Task requirements:
Copy out the whole passage on quantum many-body scars word for word, keeping every sentence in its original order.

Quantum Many-Body Scars (QMBSs) represent a fascinating phenomenon where rare non-thermal eigenstates exist within otherwise chaotic quantum systems. These states weakly violate the Eigenstate Thermalization Hypothesis (ETH), which generally predicts that quantum systems will thermalize. Unlike typical chaotic eigenstates that follow volume-law entanglement scaling, QMBSs exhibit sub-volume-law entanglement entropy, making them distinct markers of non-thermal behavior.
This research employs quantum convolutional neural networks (QCNNs) to identify both known QMBSs and previously undiscovered non-thermal states. QCNNs, already proven effective in classifying quantum phases of matter, are particularly well-suited for this challenge despite the scarcity of training data, as QMBSs constitute only a tiny fraction of all eigenstates.
The study investigates three models known to host QMBSs: the xorX model, PXP model, and far-coupling Ising Su-Schrieffer-Heeger (SSH) model. In numerical simulations, the QCNNs achieved remarkable accuracy, correctly identifying known QMBS states with over 99% single-shot measurement accuracy. More importantly, the networks discovered additional non-thermal states beyond the established QMBS families.

Dataset extract:
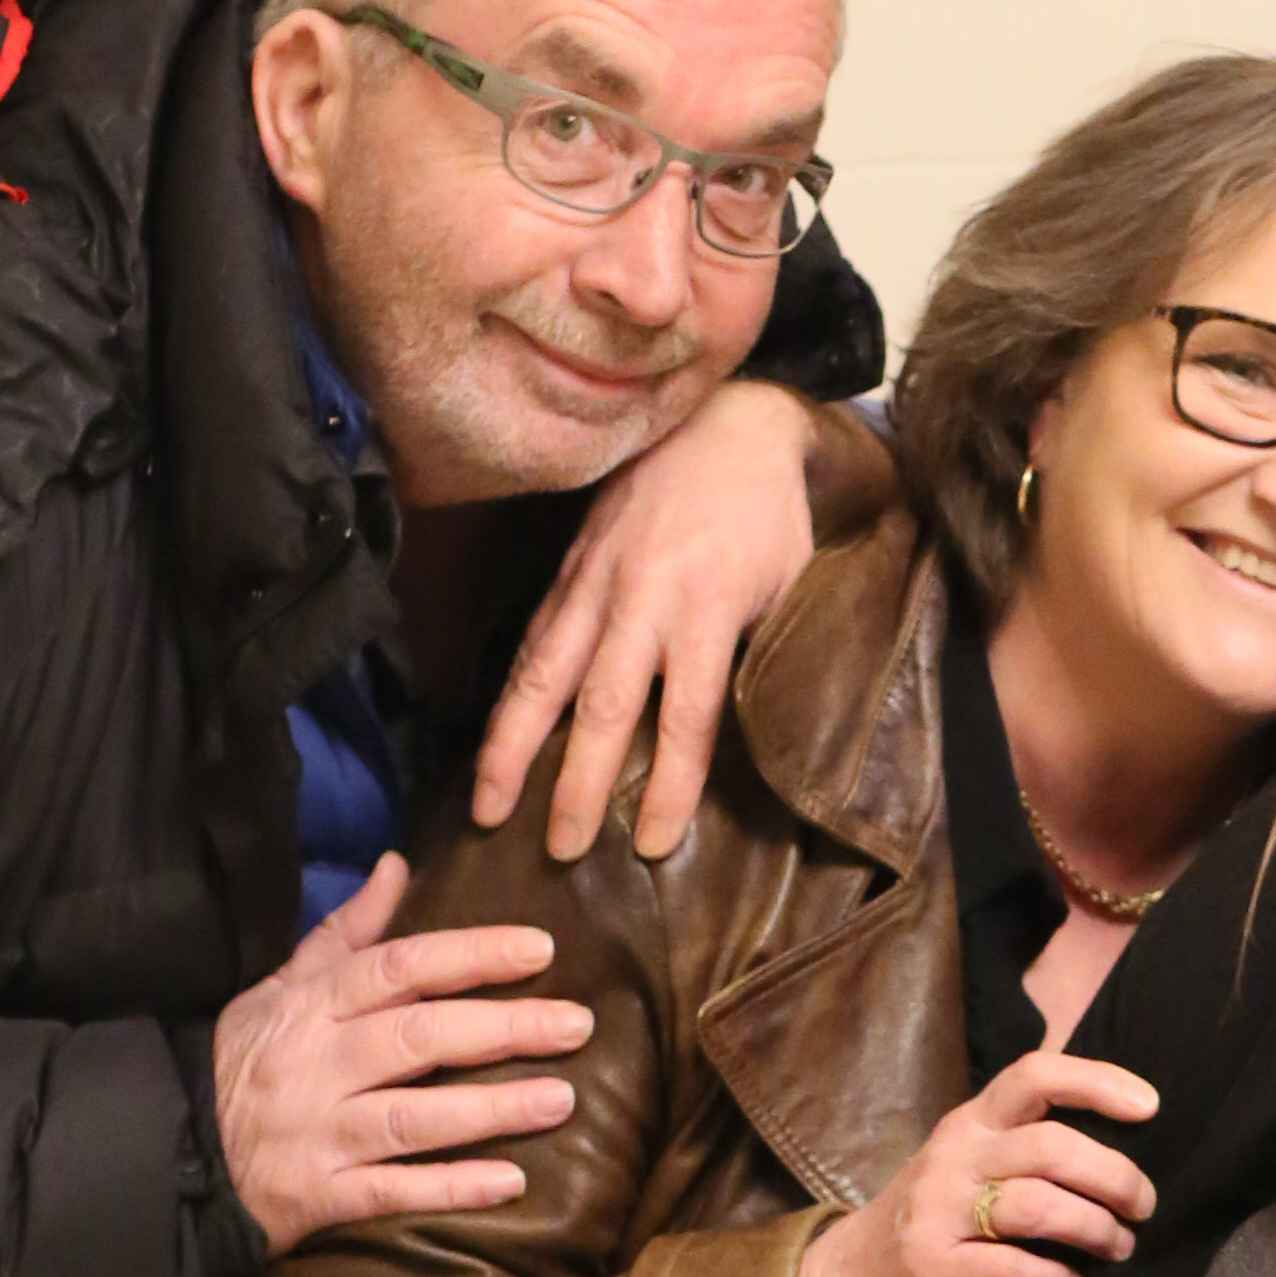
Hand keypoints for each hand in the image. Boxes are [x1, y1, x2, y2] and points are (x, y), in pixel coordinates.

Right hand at [209, 855, 593, 1250]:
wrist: (173, 1150)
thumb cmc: (242, 1064)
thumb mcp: (279, 989)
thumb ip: (345, 935)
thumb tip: (398, 866)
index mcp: (310, 1006)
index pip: (399, 968)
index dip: (470, 956)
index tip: (538, 950)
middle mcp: (315, 1065)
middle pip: (418, 1036)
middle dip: (502, 1027)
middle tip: (577, 1024)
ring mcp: (316, 1133)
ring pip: (413, 1116)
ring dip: (491, 1110)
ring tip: (560, 1100)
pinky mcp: (315, 1197)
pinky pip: (391, 1192)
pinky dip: (450, 1188)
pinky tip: (510, 1184)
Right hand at [469, 378, 835, 864]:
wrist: (727, 425)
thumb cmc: (770, 520)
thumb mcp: (789, 589)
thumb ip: (758, 658)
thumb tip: (743, 742)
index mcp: (705, 607)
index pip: (684, 717)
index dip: (666, 786)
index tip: (650, 845)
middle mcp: (640, 596)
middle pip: (601, 706)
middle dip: (575, 783)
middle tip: (559, 851)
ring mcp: (594, 580)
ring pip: (543, 673)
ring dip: (510, 746)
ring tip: (486, 808)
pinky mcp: (568, 567)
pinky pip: (532, 640)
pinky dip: (509, 696)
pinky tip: (491, 743)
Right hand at [790, 1044, 1165, 1276]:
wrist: (851, 1272)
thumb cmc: (936, 1212)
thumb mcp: (972, 1158)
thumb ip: (1028, 1141)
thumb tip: (1128, 1142)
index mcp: (973, 1121)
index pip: (1034, 1076)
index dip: (1096, 1081)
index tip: (1150, 1106)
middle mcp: (956, 1155)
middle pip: (1051, 1147)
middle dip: (1115, 1177)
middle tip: (1143, 1207)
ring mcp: (938, 1209)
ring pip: (1036, 1207)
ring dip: (1094, 1229)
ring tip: (1118, 1247)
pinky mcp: (930, 1264)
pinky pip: (1008, 1269)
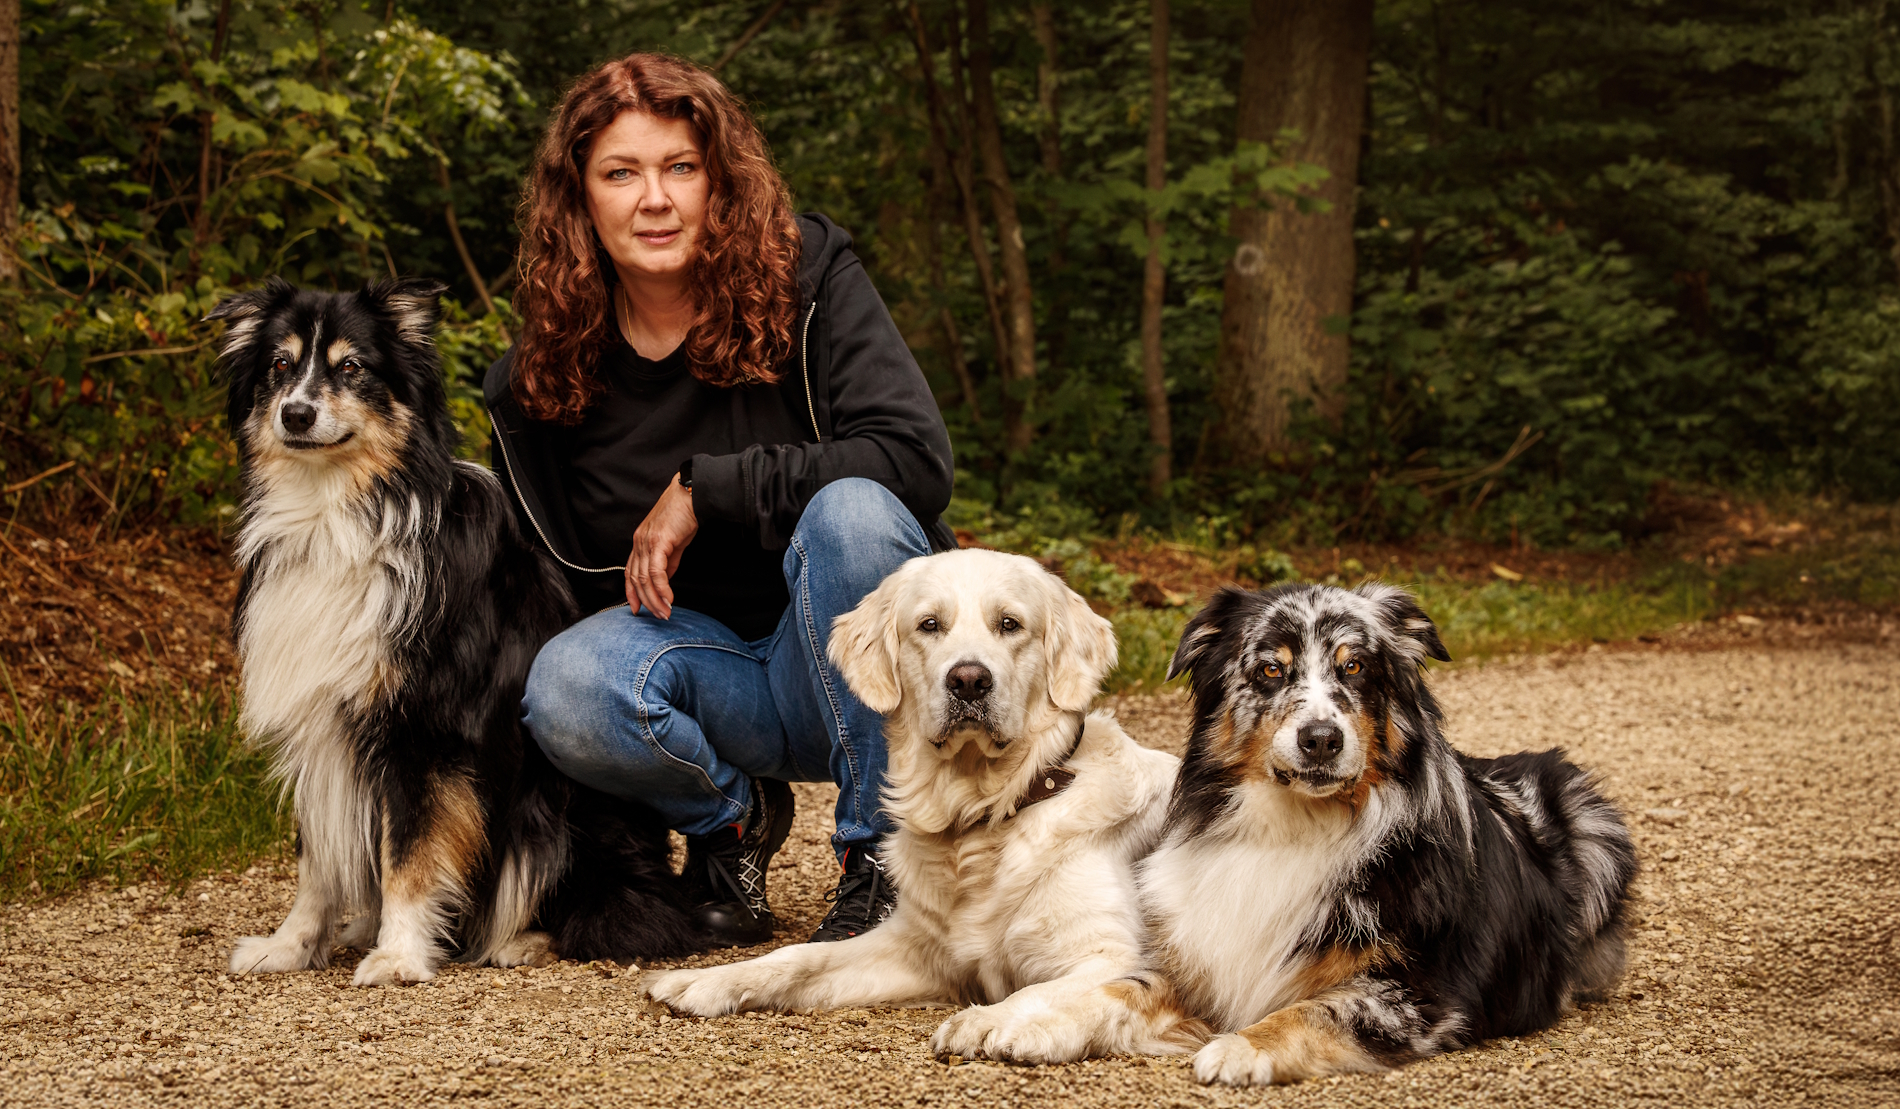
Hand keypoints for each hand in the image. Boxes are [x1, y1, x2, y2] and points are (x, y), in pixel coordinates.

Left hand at [626, 475, 697, 618]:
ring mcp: (647, 542)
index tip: (637, 608)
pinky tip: (669, 598)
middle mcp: (639, 543)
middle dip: (646, 601)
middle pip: (636, 579)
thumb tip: (665, 580)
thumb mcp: (674, 543)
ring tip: (665, 612)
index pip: (630, 572)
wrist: (690, 495)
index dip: (631, 593)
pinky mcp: (659, 542)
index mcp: (640, 542)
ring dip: (655, 599)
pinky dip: (662, 588)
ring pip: (644, 579)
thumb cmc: (683, 515)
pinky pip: (656, 572)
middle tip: (658, 616)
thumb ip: (668, 562)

Result below:
Quantum Many-Body Scars (QMBSs) represent a fascinating phenomenon where rare non-thermal eigenstates exist within otherwise chaotic quantum systems. These states weakly violate the Eigenstate Thermalization Hypothesis (ETH), which generally predicts that quantum systems will thermalize. Unlike typical chaotic eigenstates that follow volume-law entanglement scaling, QMBSs exhibit sub-volume-law entanglement entropy, making them distinct markers of non-thermal behavior.
This research employs quantum convolutional neural networks (QCNNs) to identify both known QMBSs and previously undiscovered non-thermal states. QCNNs, already proven effective in classifying quantum phases of matter, are particularly well-suited for this challenge despite the scarcity of training data, as QMBSs constitute only a tiny fraction of all eigenstates.
The study investigates three models known to host QMBSs: the xorX model, PXP model, and far-coupling Ising Su-Schrieffer-Heeger (SSH) model. In numerical simulations, the QCNNs achieved remarkable accuracy, correctly identifying known QMBS states with over 99% single-shot measurement accuracy. More importantly, the networks discovered additional non-thermal states beyond the established QMBS families.